Exercise description: Copy out verbatim every line of the items from the one containing "line at (657, 23): solid -> dashed" down to the one containing "curve at (1461, 674)", including both of those lines.

Material provided:

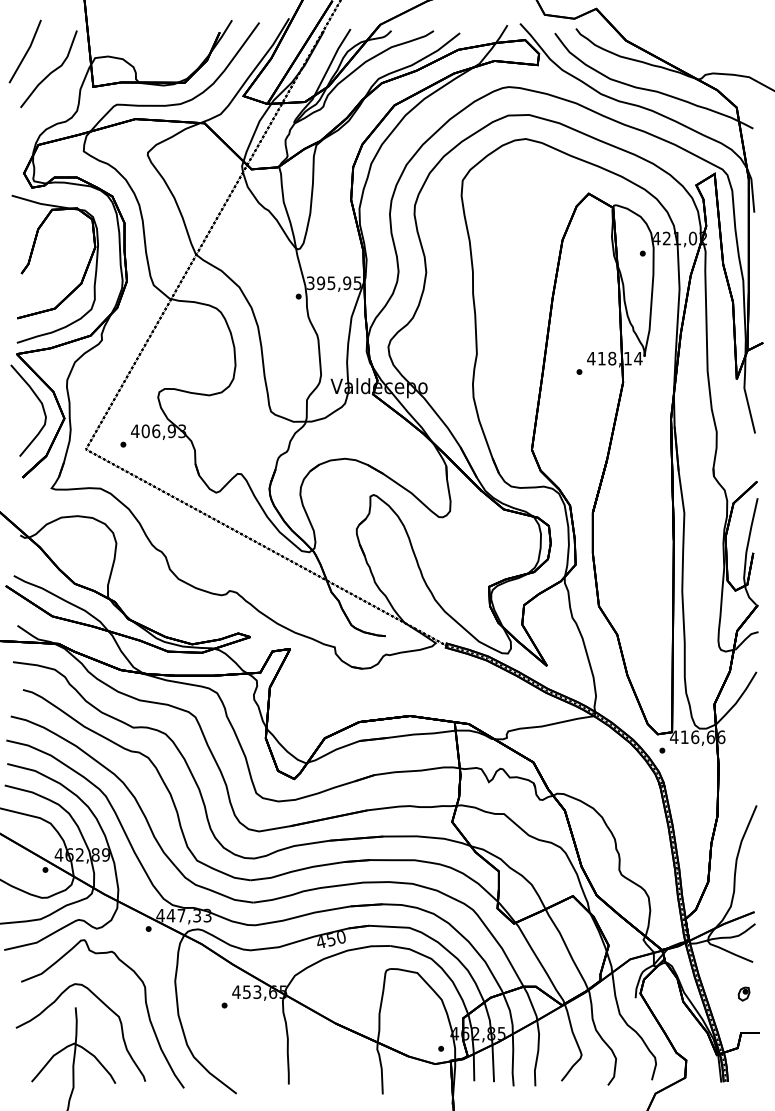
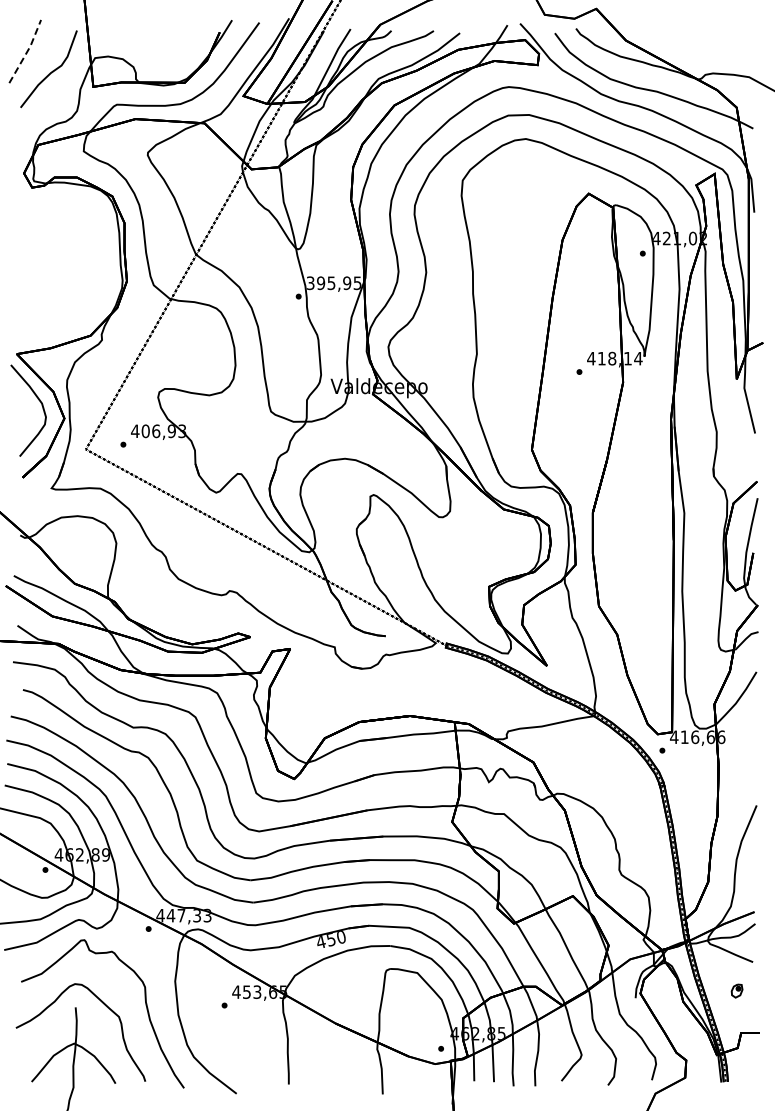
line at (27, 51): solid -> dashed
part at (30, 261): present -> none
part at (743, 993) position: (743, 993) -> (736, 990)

...

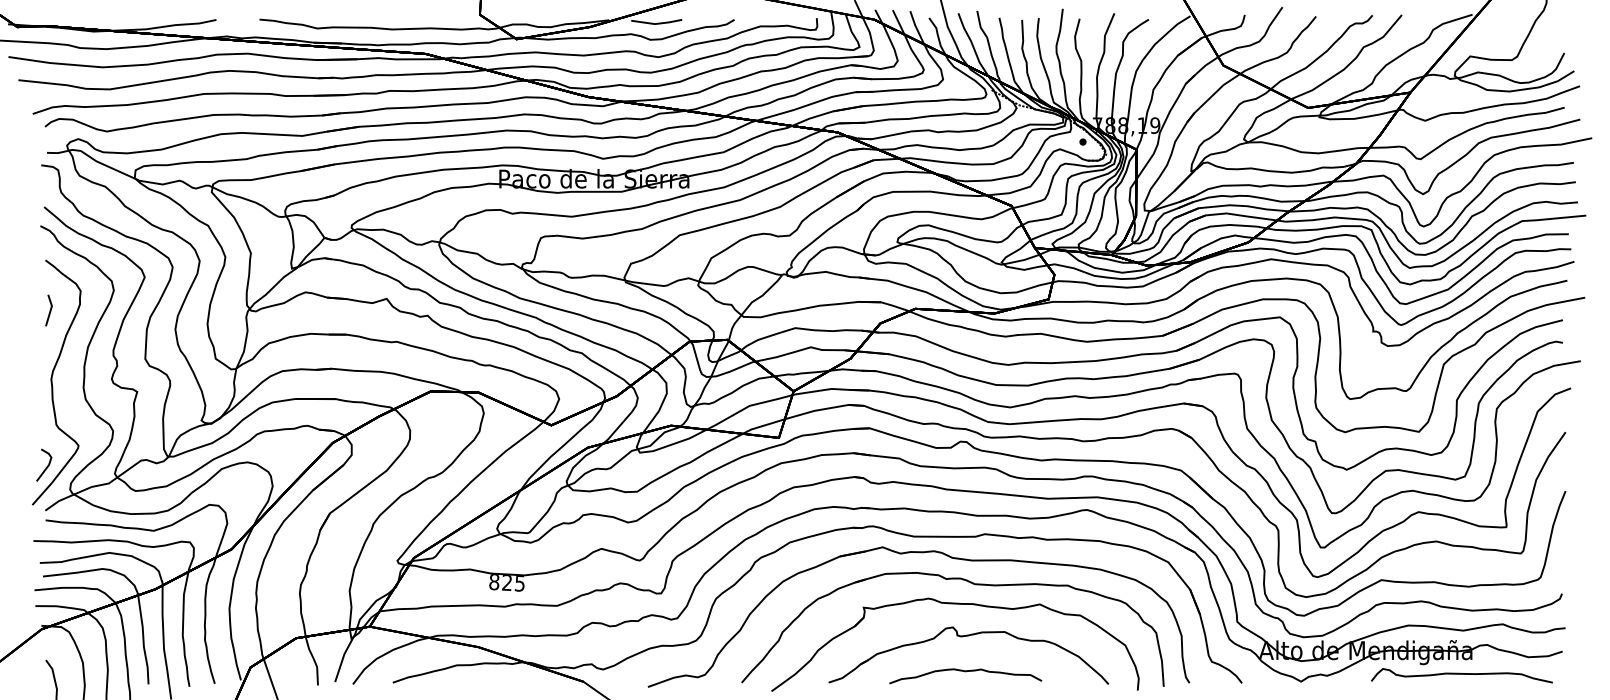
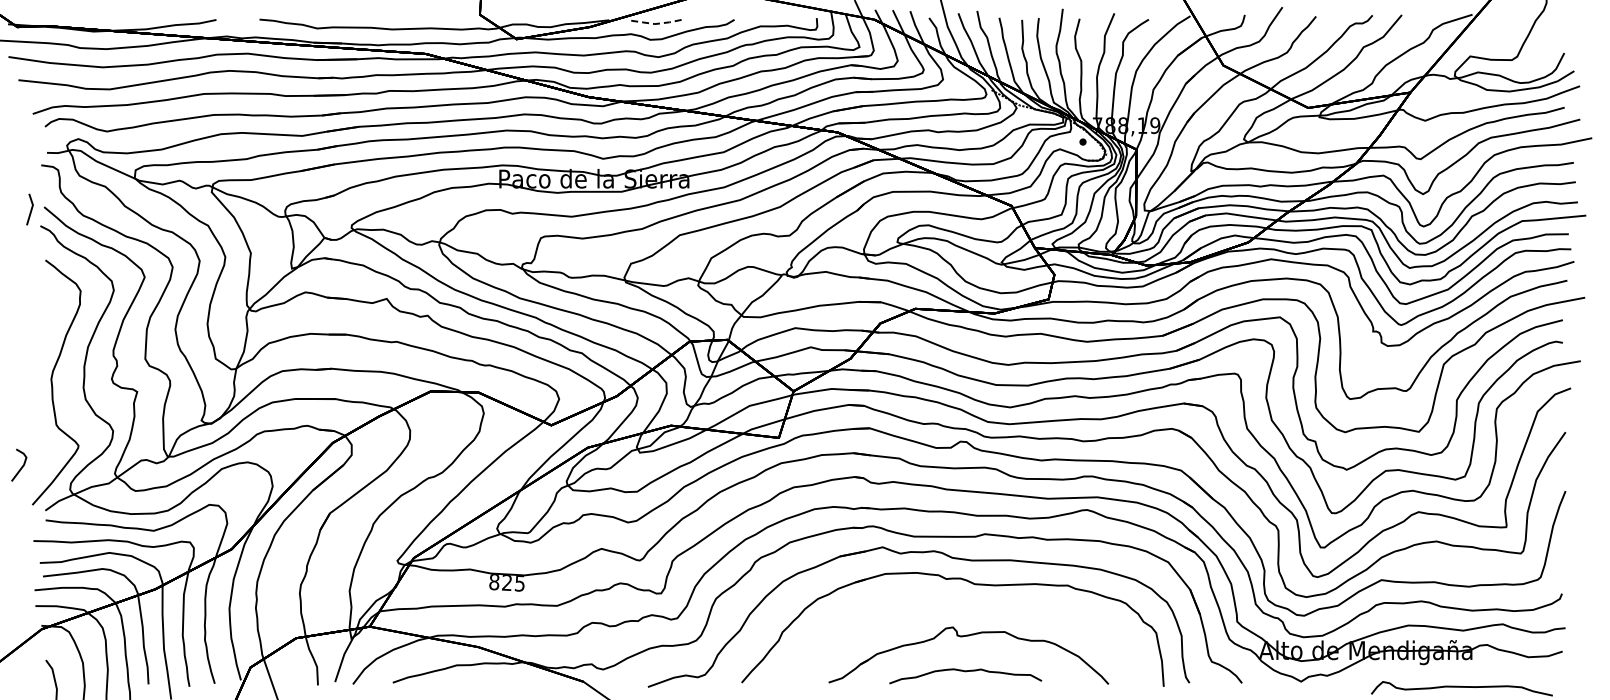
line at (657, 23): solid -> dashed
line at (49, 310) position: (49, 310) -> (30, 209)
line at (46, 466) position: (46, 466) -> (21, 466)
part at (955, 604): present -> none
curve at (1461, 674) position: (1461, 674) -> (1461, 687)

...

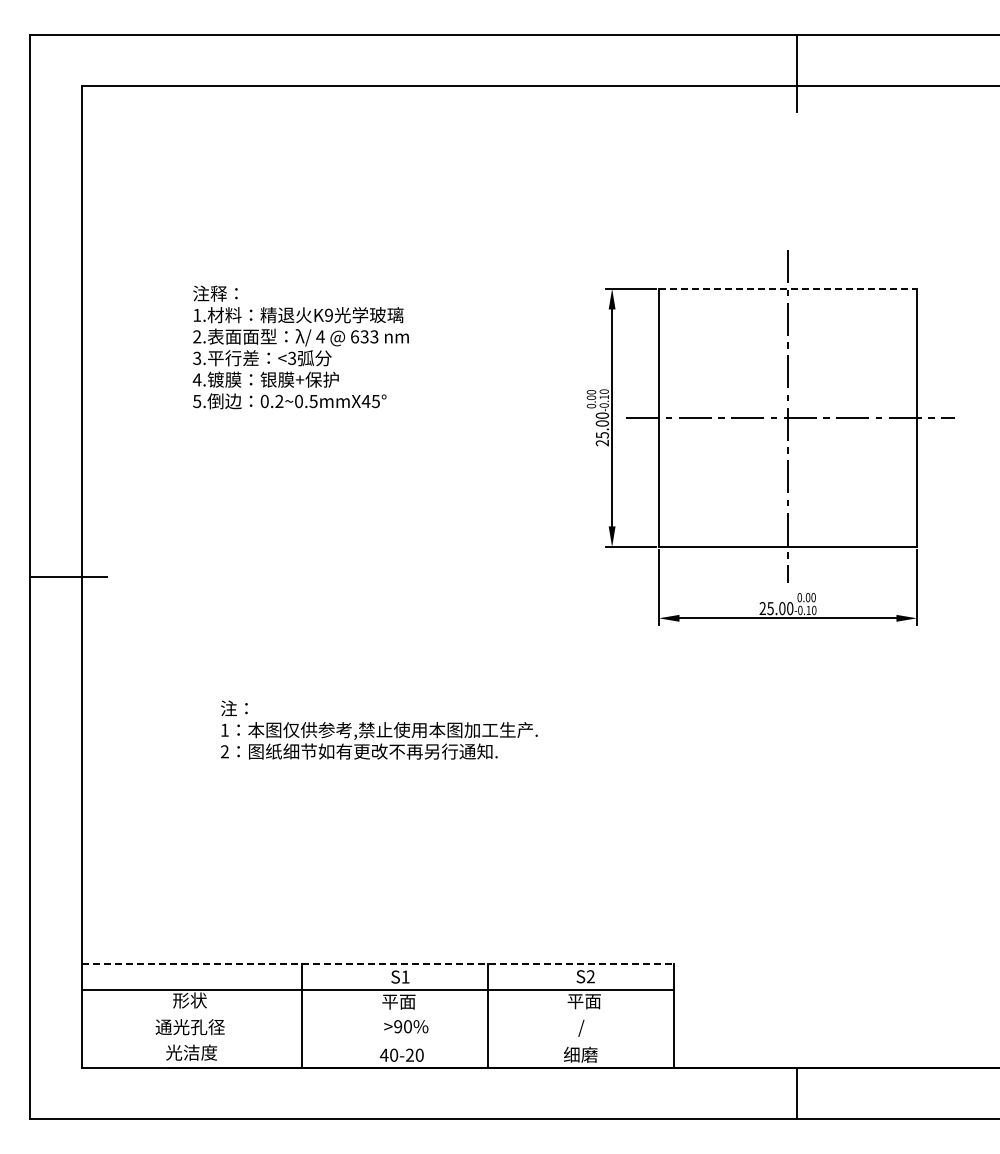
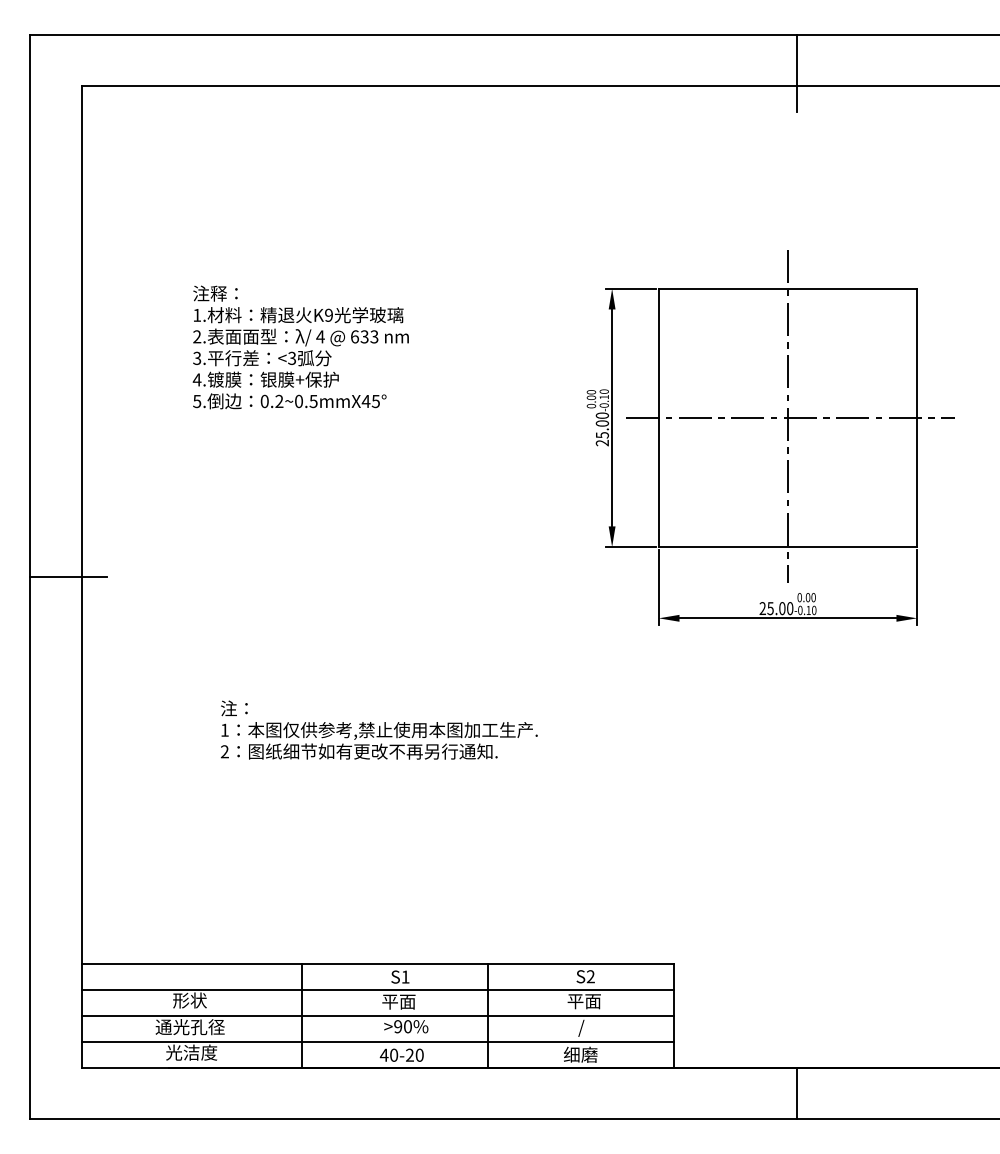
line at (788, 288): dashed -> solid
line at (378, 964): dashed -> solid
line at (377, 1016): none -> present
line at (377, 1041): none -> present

Final result:
line at (657, 23): solid -> dashed
line at (49, 310) position: (49, 310) -> (30, 209)
line at (46, 466) position: (46, 466) -> (21, 466)
part at (955, 604): present -> none
curve at (1461, 674) position: (1461, 674) -> (1461, 687)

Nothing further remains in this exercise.